In previous articles, I discussed the Legal Hold, the Subpoena or CID, the custodian Identification process and Chain of Custody.
Now we need to discuss a very important part of the collection process. In terms of best practices, any data collection should be handled very carefully to avoid changing the data in any way. However, the primary way to collect data is to use a team of forensic experts who will create “forensic images” or collect the data in a “forensically sound” way.
A forensic image is a bit-by-bit image of a particular hard drive. It can be a computer or a server hard drive. It basically means that they collect every tiny bit of data on the hard drive as it existed. The goal is to do a single collection and get everything we need for any future analysis.
It isn't always necessary to image an entire computer or server hard drive. Sometimes we will only need specific file directories that the custodian has pointed us to during their custodial interview. Still, the data is collected very carefully using forensic procedures.
The forensic team will use software like EnCase, FTK Imager or one of several other tools. The files we receive are called “evidence files” and they have file extensions similar to *.ad1, *.e01, *.ex01, *.l01 or *.lx01.
If you are working with a client that is trying to save money or time by letting their IT department perform the data collection and their IT contact is not familiar with forensic images for litigation matters, they may try to use software they already have on hand, like Ghost software, to create a computer image. Be sure to interject and let everyone know that a Ghost image is not the same thing as a forensic image. Fortunately, there are more and more corporations that have their own internal forensic teams to perform data collections.
When you receive the forensic data, be sure to also request a copy of the forensic team's tracking log. It will contain information about exactly what data was collected and from which custodians.
Interesting articles Amy.
I thought I might add a few comments.

> Data extracts

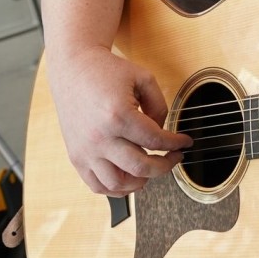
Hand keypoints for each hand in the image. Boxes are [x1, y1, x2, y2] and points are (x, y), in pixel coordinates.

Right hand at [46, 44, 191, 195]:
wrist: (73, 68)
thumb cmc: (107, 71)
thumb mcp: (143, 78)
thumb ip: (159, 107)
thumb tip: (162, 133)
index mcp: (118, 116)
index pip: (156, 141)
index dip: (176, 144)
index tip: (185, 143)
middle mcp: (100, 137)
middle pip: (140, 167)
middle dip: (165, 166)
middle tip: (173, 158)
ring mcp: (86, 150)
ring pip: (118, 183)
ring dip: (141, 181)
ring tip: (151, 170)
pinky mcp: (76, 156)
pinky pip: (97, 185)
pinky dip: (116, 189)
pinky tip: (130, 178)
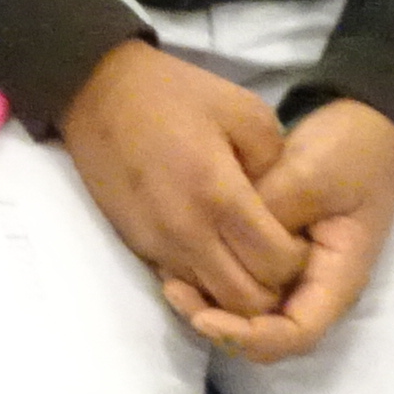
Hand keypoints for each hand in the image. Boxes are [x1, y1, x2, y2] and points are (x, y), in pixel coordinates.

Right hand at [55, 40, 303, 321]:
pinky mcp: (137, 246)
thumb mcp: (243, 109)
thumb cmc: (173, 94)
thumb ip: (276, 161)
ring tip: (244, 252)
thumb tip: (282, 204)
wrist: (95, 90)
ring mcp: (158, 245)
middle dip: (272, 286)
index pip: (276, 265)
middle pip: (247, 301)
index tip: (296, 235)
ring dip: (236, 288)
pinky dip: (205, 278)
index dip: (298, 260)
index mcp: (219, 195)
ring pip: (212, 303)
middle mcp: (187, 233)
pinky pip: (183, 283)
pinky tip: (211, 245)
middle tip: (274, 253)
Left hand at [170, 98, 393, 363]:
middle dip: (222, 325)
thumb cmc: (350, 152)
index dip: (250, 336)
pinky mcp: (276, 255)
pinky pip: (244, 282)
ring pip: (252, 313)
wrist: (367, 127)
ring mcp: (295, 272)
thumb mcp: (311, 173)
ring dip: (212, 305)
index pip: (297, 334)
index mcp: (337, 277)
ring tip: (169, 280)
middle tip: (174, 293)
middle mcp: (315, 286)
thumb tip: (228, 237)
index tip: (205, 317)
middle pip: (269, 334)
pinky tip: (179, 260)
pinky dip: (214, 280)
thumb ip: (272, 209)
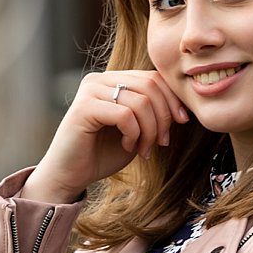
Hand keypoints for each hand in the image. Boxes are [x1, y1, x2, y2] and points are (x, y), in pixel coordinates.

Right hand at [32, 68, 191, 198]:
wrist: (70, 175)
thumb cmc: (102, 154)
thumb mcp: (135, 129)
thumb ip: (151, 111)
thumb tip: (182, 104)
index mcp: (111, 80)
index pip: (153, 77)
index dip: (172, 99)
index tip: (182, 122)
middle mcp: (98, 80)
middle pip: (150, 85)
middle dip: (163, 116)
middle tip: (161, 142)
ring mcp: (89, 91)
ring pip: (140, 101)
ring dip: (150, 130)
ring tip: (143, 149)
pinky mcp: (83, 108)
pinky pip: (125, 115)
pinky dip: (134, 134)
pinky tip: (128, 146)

> Activity
Print the forensic collection article between "If you are working" and "Interesting articles Amy.", inclusive. The rows aren't needed here.

> Response area
If you are working with a client that is trying to save money or time by letting their IT department perform the data collection and their IT contact is not familiar with forensic images for litigation matters, they may try to use software they already have on hand, like Ghost software, to create a computer image. Be sure to interject and let everyone know that a Ghost image is not the same thing as a forensic image. Fortunately, there are more and more corporations that have their own internal forensic teams to perform data collections.
When you receive the forensic data, be sure to also request a copy of the forensic team's tracking log. It will contain information about exactly what data was collected and from which custodians.
Interesting articles Amy.